(Reuters) – Sales during the U.S. holiday shopping season rose 5.1 percent to over $850 billion in 2018, the strongest in the past six years, according to a Mastercard report, as shoppers were encouraged by a robust economy and early discounts.
Shoppers ascend and descend escalators at the King of Prussia Mall, owned by Simon Property Group, United State’s largest retail shopping space, in King of Prussia, Pennsylvania, U.S., December 8, 2018. Picture taken December 8, 2018. REUTERS/Mark Makela
The data includes in-store and online sales between Nov. 1 and Dec. 24. The National Retail Federation had forecast U.S. holiday retail sales to rise between 4.3 percent and 4.8 percent in November and December.
“From shopping aisles to online carts, consumer confidence translated into holiday cheer for retail,” said Steve Sadove, senior adviser for Mastercard.
Near full employment and rising wages have boosted consumer spending, which in October hit its highest in nearly two decades.
The data also indicated that consumer confidence was not dented by recent volatility in the U.S. stock markets and worries over slowing global growth.
With Christmas Eve falling on a Monday this year, customers got an extra day for shopping.
Not surprisingly, online sales posted strong gains, rising 19.1 percent, according to the SpendingPulse retail report, published by Mastercard’s analytics arm.
Amazon.com Inc said on Wednesday it had a “record-breaking” holiday season, with a billion items shipped for free with Prime in the United States alone.
The company’s shares rose 2 percent in early trading.
In contrast, sales at department stores slipped 1.3 percent, after two years of below 2 percent growth, largely due to store closures. But online sales grew 10.2 percent for the group, indicating heavy investments in e-commerce to tackle continuing drop in store traffic was bearing fruit.

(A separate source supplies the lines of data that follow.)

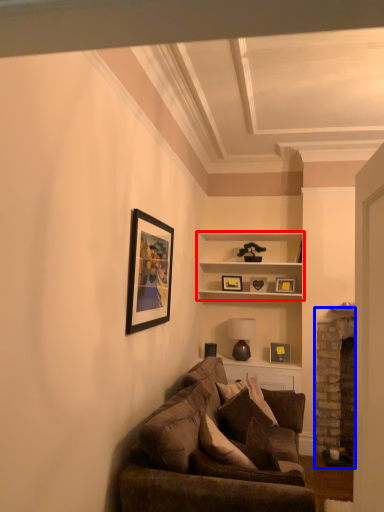
Question: Which of the following is the farthest to the observer, shelf (highlighted by a red box) or fireplace (highlighted by a blue box)?

Choices:
 (A) shelf
 (B) fireplace

Answer: (A)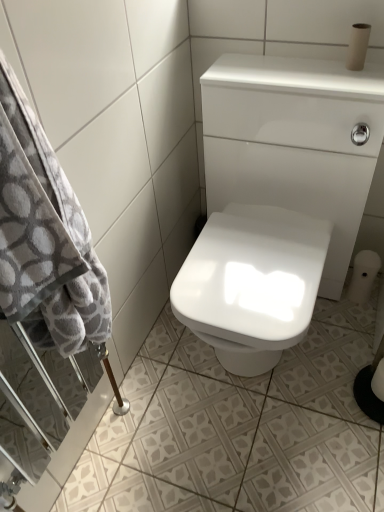
Question: Is matte brown toilet paper at upper right, the 1th toilet paper positioned from the front, at the right side of white glossy sink at center?

Choices:
 (A) no
 (B) yes

Answer: (B)

Question: Is matte brown toilet paper at upper right, positioned as the 3th toilet paper in back-to-front order, shorter than white glossy sink at center?

Choices:
 (A) yes
 (B) no

Answer: (A)

Question: Is matte brown toilet paper at upper right, positioned as the 1th toilet paper in top-to-bottom order, wider than white glossy sink at center?

Choices:
 (A) yes
 (B) no

Answer: (B)

Question: From the image's perspective, is matte brown toilet paper at upper right, positioned as the 1th toilet paper in top-to-bottom order, under white glossy sink at center?

Choices:
 (A) yes
 (B) no

Answer: (B)

Question: Is white glossy sink at center completely or partially inside matte brown toilet paper at upper right, the 1th toilet paper positioned from the front?

Choices:
 (A) yes
 (B) no

Answer: (B)

Question: Is gray soft towel at left wider or thinner than white glossy ceramic tile at lower center?

Choices:
 (A) thin
 (B) wide

Answer: (A)

Question: Considering the positions of gray soft towel at left and white glossy ceramic tile at lower center in the image, is gray soft towel at left taller or shorter than white glossy ceramic tile at lower center?

Choices:
 (A) tall
 (B) short

Answer: (A)

Question: From a real-world perspective, is gray soft towel at left physically located above or below white glossy ceramic tile at lower center?

Choices:
 (A) below
 (B) above

Answer: (B)

Question: Is gray soft towel at left spatially inside white glossy ceramic tile at lower center, or outside of it?

Choices:
 (A) inside
 (B) outside

Answer: (B)

Question: From their relative heights in the image, would you say white glossy ceramic tile at lower center is taller or shorter than white glossy sink at center?

Choices:
 (A) short
 (B) tall

Answer: (A)

Question: In the image, is white glossy ceramic tile at lower center positioned in front of or behind white glossy sink at center?

Choices:
 (A) behind
 (B) front

Answer: (A)

Question: Based on their positions, is white glossy ceramic tile at lower center located to the left or right of white glossy sink at center?

Choices:
 (A) left
 (B) right

Answer: (B)

Question: Is white glossy ceramic tile at lower center bigger or smaller than white glossy sink at center?

Choices:
 (A) big
 (B) small

Answer: (B)

Question: Looking at their shapes, would you say gray soft towel at left is wider or thinner than white matte toilet paper at lower right, the 2th toilet paper from the back?

Choices:
 (A) wide
 (B) thin

Answer: (A)

Question: From a real-world perspective, relative to white matte toilet paper at lower right, positioned as the first toilet paper in bottom-to-top order, is gray soft towel at left vertically above or below?

Choices:
 (A) below
 (B) above

Answer: (B)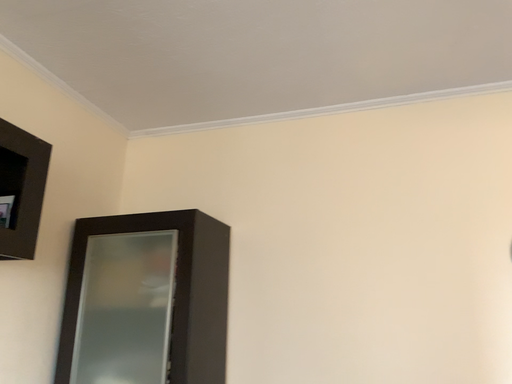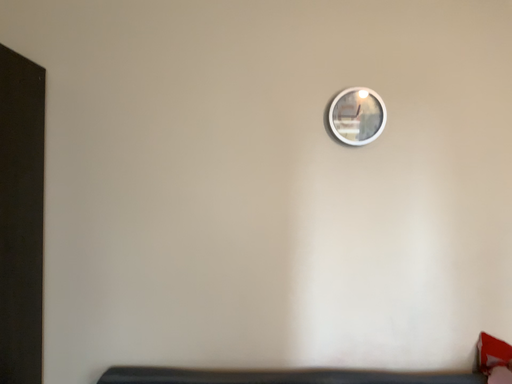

Target Corp’s shares rose 1 percent, while those of Walmart Inc were marginally up.
Apparel and home improvement spending had a strong season with growth of 7.9 percent and 9 percent, respectively. But sales of electronics and appliances dipped 0.7 percent, compared with a 7.5 percent rise last year.
The SpendingPulse report tracks spending by combining sales activity in Mastercard’s payments network with estimates of cash and other payment forms and excludes automobile sales.